§ WHAT YOU NEED TO DO:
1. According to the axillary artery case report, why is the third part of the axillary artery sensitive to blunt injury?
2. What share of axillary artery injuries does the axillary artery case report attribute to penetrating trauma?
3. Continue the axillary artery case report from its last sentence.

§ DOCUMENT SECTION:
------------------------------

Fig. 5: Showing occlusion in the axillary artery

Figs 6A and B: Showing atheromatous plaque with thrombus

Figs 7A and B: CT angiogram showing block in blood flow 7 cm below axillary artery and continuation in blood blow till brachial artery and further block in flow

Hence a cardiologist’s opinion was sought and chemical thrombolysis was done with tenecteplase infusion 0.25 mg/hr for 6 hours. Return of axillary artery pulse but no distal pulses. So, hence catheter-directed thrombolysis was done on postop day 3.

Now there is a return of feeble radial pulse and warmth has returned SPO2 in the left fingers IS 98–100%. Elbow extension eliminating gravity alone has returned and partial sensations up to elbow and wrist. The upper limb was saved from amputation.

DISCUSSION

In spite of the close anatomical interlink between the proximal humerus and the axillary artery, neurovascular damage as a result of a fracture in this location is assumed to be uncommon, with the national incidence unknown. We present our institutional experience with these injuries in this paper.3

Displaced proximal humerus fractures caused the axillary artery to rupture, which is consistent with the majority of previously described cases.4-7

The axillary artery has been injured by a variety of processes following proximal humerus fractures, including direct trauma from sharp fracture fragments, artery rupture or tear due to over stretching, hematoma of the arterial wall, and intimal disruption.6

Acute or a delay in onset of symptoms can be caused by various causes of vascular damage. Kelley and colleagues established the pathognomonic triad of axillary artery injury, which includes shoulder trauma, reduced amplitude of distal pulses or a Doppler ultrasonography signal, and the presence of a growing axillary mass.8

Intimal rips, on the contrary, can cause a delayed presentation due to subsequent thrombosis, with perceptible peripheral pulses at the outset. Despite axillary artery injury, effective collateral circulation at the shoulder level can result in current peripheral radial artery pulses.9 Both clinical circumstances were seen in our series. Said that a pulse which is palpable is a no guarantee that axillary artery damage has not occurred, paresthesia is likely the most dependable sign of reduced distal blood flow.7 A Doppler ultrasonography should be conducted to quantify the arterial circulation if a physical examination raises suspicion of axillary artery damage. Angiography can be used to look for signs of decreased arterial perfusion.5,7

The axillary artery is a 10 cm long artery that is separated into three sections. Because the third part is rigid and adjacent to the humeral neck region, it is sensitive to blunt injury. It is also shallow, covered only by fascia and skin. The vast majority of axillary artery injuries (almost 94%) are caused by penetrating trauma, with only about 6% caused by blunt trauma after proximal humeral fractures.

------------------------------

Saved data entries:
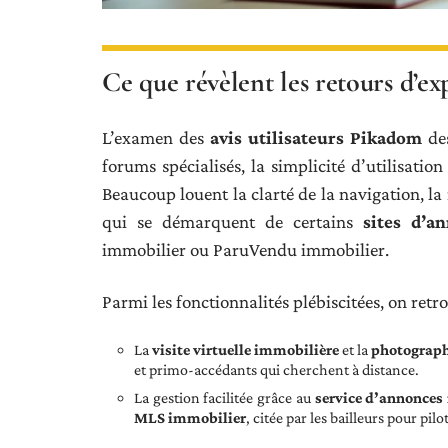
Ce que révèlent les retours d’exp
L’examen des
avis utilisateurs Pikadom
des
forums spécialisés, la simplicité d’utilisation 
Beaucoup louent la clarté de la navigation, la 
qui se démarquent de certains
sites d’a
immobilier ou ParuVendu immobilier.
Parmi les fonctionnalités plébiscitées, on retro
La
visite virtuelle immobilière
et la
photograph
et primo-accédants qui cherchent à distance.
La gestion facilitée grâce au
service d’annonces
MLS immobilier
, citée par les bailleurs pour pilo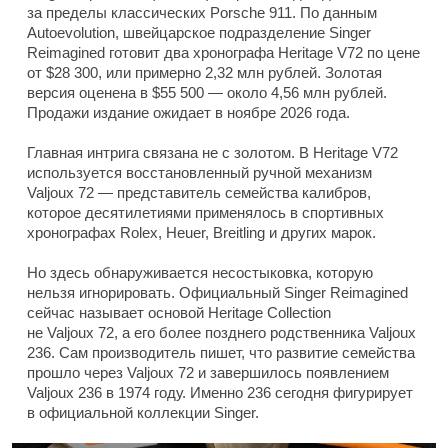
за пределы классических Porsche 911. По данным
Autoevolution, швейцарское подразделение Singer
Reimagined готовит два хронографа Heritage V72 по цене
от $28 300, или примерно 2,32 млн рублей. Золотая
версия оценена в $55 500 — около 4,56 млн рублей.
Продажи издание ожидает в ноябре 2026 года.
Главная интрига связана не с золотом. В Heritage V72
используется восстановленный ручной механизм
Valjoux 72 — представитель семейства калибров,
которое десятилетиями применялось в спортивных
хронографах Rolex, Heuer, Breitling и других марок.
Но здесь обнаруживается несостыковка, которую
нельзя игнорировать. Официальный Singer Reimagined
сейчас называет основой Heritage Collection
не Valjoux 72, а его более позднего родственника Valjoux
236. Сам производитель пишет, что развитие семейства
прошло через Valjoux 72 и завершилось появлением
Valjoux 236 в 1974 году. Именно 236 сегодня фигурирует
в официальной коллекции Singer.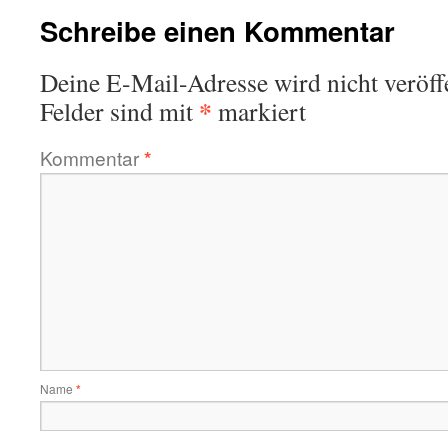
Schreibe einen Kommentar
Deine E-Mail-Adresse wird nicht veröffe
*
Felder sind mit
markiert
Kommentar
*
Name
*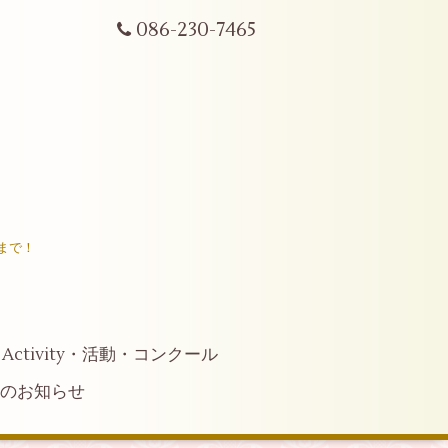
086-230-7465
まで！
Activity・活動・コンクール
へのお知らせ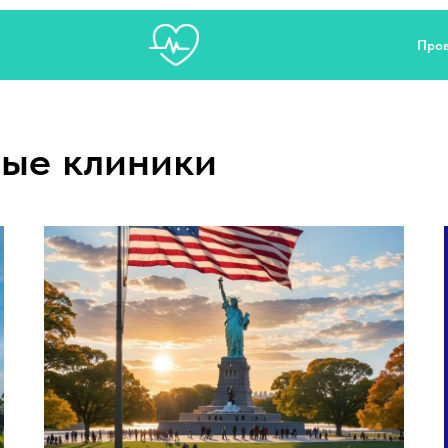
Пров
ые клиники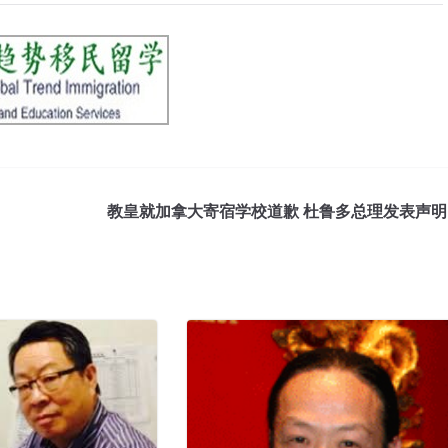
教皇就加拿大寄宿学校道歉 杜鲁多总理发表声明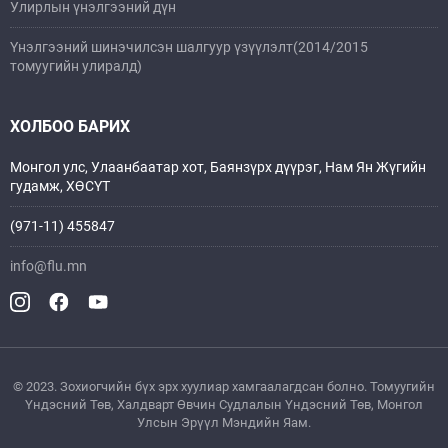
Улирлын үнэлгээний дүн
Үнэлгээний шинэчилсэн шалгуур үзүүлэлт(2014/2015
томуугийн улиралд)
ХОЛБОО БАРИХ
Монгол улс, Улаанбаатар хот, Баянзүрх дүүрэг, Нам Ян Жүгийн
гудамж, ХӨСҮТ
(971-11) 455847
info@flu.mn
© 2023. Зохиогчийн бүх эрх хуулиар хамгаалагдсан болно. Томуугийн
Үндэсний Төв, Xалдварт Өвчин Судлалын Үндэсний Төв, Монгол
Улсын Эрүүл Мэндийн Яам.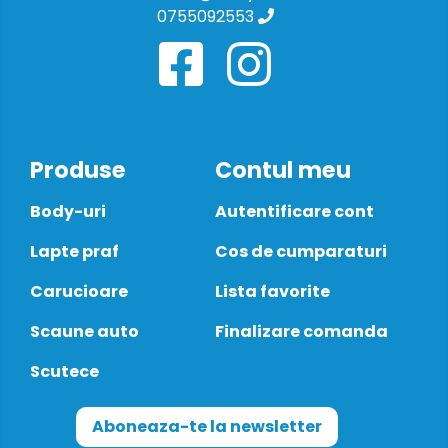
0755092553
Produse
Contul meu
Body-uri
Autentificare cont
Lapte praf
Cos de cumparaturi
Carucioare
Lista favorite
Scaune auto
Finalizare comanda
Scutece
Aboneaza-te la newsletter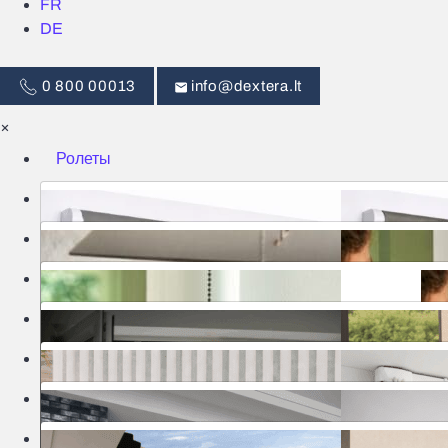
FR
DE
0 800 00013
info@dextera.lt
×
Ролеты
Жалюзи
Интеллектуальное управление
Москитные сетки
Шторы
Ворота
Маркизы
Перголы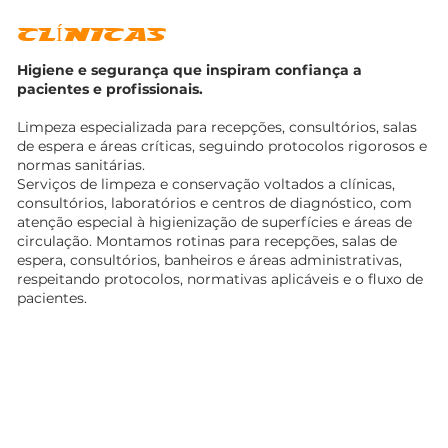
CLÍNICAS
Higiene e segurança que inspiram confiança a
pacientes e profissionais.
Limpeza especializada para recepções, consultórios, salas
de espera e áreas críticas, seguindo protocolos rigorosos e
normas sanitárias.
Serviços de limpeza e conservação voltados a clínicas,
consultórios, laboratórios e centros de diagnóstico, com
atenção especial à higienização de superfícies e áreas de
circulação. Montamos rotinas para recepções, salas de
espera, consultórios, banheiros e áreas administrativas,
respeitando protocolos, normativas aplicáveis e o fluxo de
pacientes.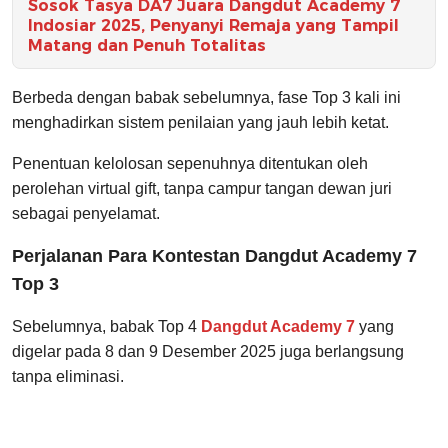
Sosok Tasya DA7 Juara Dangdut Academy 7
Indosiar 2025, Penyanyi Remaja yang Tampil
Matang dan Penuh Totalitas
Berbeda dengan babak sebelumnya, fase Top 3 kali ini
menghadirkan sistem penilaian yang jauh lebih ketat.
Penentuan kelolosan sepenuhnya ditentukan oleh
perolehan virtual gift, tanpa campur tangan dewan juri
sebagai penyelamat.
Perjalanan Para Kontestan Dangdut Academy 7
Top 3
Sebelumnya, babak Top 4
Dangdut Academy 7
yang
digelar pada 8 dan 9 Desember 2025 juga berlangsung
tanpa eliminasi.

------------------------------

§ TASK-BY-TASK ANSWERS:
1. The third part is sensitive to blunt injury because it is rigid and lies next to the humeral neck region. The report also notes that it is shallow, covered only by fascia and skin.

2. Almost 94%.

3.
CONCLUSION/CLINICAL SIGNIFICANCE

Although the incidence of axillary artery injury as a result of proximal humerus fracture is unknown, it is unusual.5,6 As the frequency of inpatient admissions for fractures of proximal humerus looks to be scaling high nowadays, it’s possible that we’re going to see more injuries to axillary artery now than we were previously.10-12 The increasing detection rate could be due to an increase in emergency department visits as well as a growing trend to treat these fractures surgically. Because of detectable peripheral pulses and the absence of ischemia, detection can be challenging at first presentation, according to our experience. In older and infirm patients, increased awareness of this injury should be maintained, especially if paresthesias and concomitant injuries (e.g., brachial plexus injuries or scapula fractures) are present. The diagnosis of axillary artery injury can be established with a thorough physical examination along with a low threshold for Doppler testing or angiography. More study using big datasets is needed to assess the prevalence and predictors of axillary artery injury due to proximal humerus fracture, which could lead to early identification of at-risk individuals upon admission.